We'll now use the `Caravan` dataset from the `ISLP` package. (You may use `Caravan.describe()` to review details of the dataset.) In this dataset, the response variable of interest is `Purchase`, which indicates if a given customer purchased a caravan insurance policy. We will simultaneously use all other variables in the dataset to predict the response variable.

In [None]:
# Load the "Caravan" dataset using the "load_data" function from the ISLP package
Caravan = load_data('Caravan')

# Add your code here

Before fitting any model, it is essential to understand our data. Answer the following questions about the `Caravan` dataset (Hint: use `print` and `describe`):  
_(i)_ How many observations (rows) does the dataset contain?    
_(ii)_ How many variables (columns) does the dataset contain?    
_(iii)_ What 'variable' type is the response variable `Purchase` (e.g., 'character', 'factor', 'numeric', etc)? What are the 'levels' of the variable?    
_(iv)_ How many predictor variables do we have (Hint: all variables other than `Purchase`)?  

In [None]:
# Add your code here

Next, we must preform 'pre-processing' or 'data munging', to prepare our data for classification/prediction. For KNN, there are three essential steps. A first essential step is to 'standardize' the predictor variables. We can achieve this using the `scaler` method, provided as follows:

In [None]:
# Select predictors (excluding the 86th column)
predictors = Caravan.iloc[:, :-1]

# Standardize the predictors
scaler = StandardScaler()
predictors_standardized = pd.DataFrame(scaler.fit_transform(predictors), columns=predictors.columns)

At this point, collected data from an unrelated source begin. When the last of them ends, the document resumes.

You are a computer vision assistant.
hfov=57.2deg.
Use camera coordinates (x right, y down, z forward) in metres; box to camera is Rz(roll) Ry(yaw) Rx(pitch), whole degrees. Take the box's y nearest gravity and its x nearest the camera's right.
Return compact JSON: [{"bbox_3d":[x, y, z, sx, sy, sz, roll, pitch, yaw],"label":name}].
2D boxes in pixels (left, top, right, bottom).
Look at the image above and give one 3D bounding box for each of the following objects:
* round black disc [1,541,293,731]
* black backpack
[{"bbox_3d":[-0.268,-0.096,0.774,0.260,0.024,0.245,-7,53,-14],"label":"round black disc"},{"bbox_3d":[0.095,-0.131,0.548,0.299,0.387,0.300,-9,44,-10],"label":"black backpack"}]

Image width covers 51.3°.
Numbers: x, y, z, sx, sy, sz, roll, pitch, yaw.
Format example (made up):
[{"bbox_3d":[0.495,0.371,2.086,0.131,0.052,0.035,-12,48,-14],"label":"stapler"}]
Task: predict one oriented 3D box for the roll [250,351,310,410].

# Display the head of the standardized predictors
print(predictors_standardized.head())

_(v)_ Why is it important to standardize the predictor variables?  
_(vi)_ Why did we elect not to standard our response variable `Purchase`?  

_(vii)_ A second essential step is to set a random seed. Do so below (Hint: use the `random.seed` function). Why is setting a seed important? Is the particular seed value important? Why or why not?

In [None]:
# Add your code here

_(viii)_ A third essential step is to split our standardized data into separate training and testing sets. We will split into 75% training and 25% testing. The provided code randomly partitions our data, and creates linked training sets for the predictors and response variables. Extend the code to create a non-overlapping test set for the predictors and response variables.

In [None]:
# Create a random vector of True and False values
split = np.random.choice([True, False], size=len(predictors_standardized), replace=True, p=[0.75, 0.25])

# Define the training set for X (predictors)
training_X = predictors_standardized[split]

# Define the training set for Y (response)
training_Y = Caravan.loc[split, 'Purchase']

# Define the testing set for X (predictors)
testing_X = predictors_standardized[~split]

# Define the testing set for Y (response)
testing_Y = Caravan.loc[~split, 'Purchase']


_(ix)_ We are finally set to fit the KNN model. In Python, we can use the `KNeighborsClassifier()` function. Fit the KNN with k=1. (You may review arguments to knn by typing `help(knn.fit)`). 

In [None]:
# Add your code here

Using your fit model, answer the following questions:   
_(x)_ What is the prediction accuracy? (Hint: use the `score` method, and compare your model to `testing_Y`)  
_(xi)_ What is the predictor error ? (Hint: compute it from the accuracy)

In [None]:
# prediction accuracy rate

# prediction error rate

_(xii)_ How does this prediction error/accuracy compare to what could be achieved via random guesses? To answer this, consider the percent of customers in the `Caravan` dataset who actually purchase insurance, computed below:

In [None]:
# Calculate the percentage of customers who purchase insurance
percentage_purchase = (Caravan['Purchase'].eq('Yes').sum() / len(Caravan['Purchase'])) * 100

print(percentage_purchase)

_(xiii)_ Fit a second KNN model, with $K=3$. Does this model perform better (i.e., have higher accuracy, compared to a random guess)?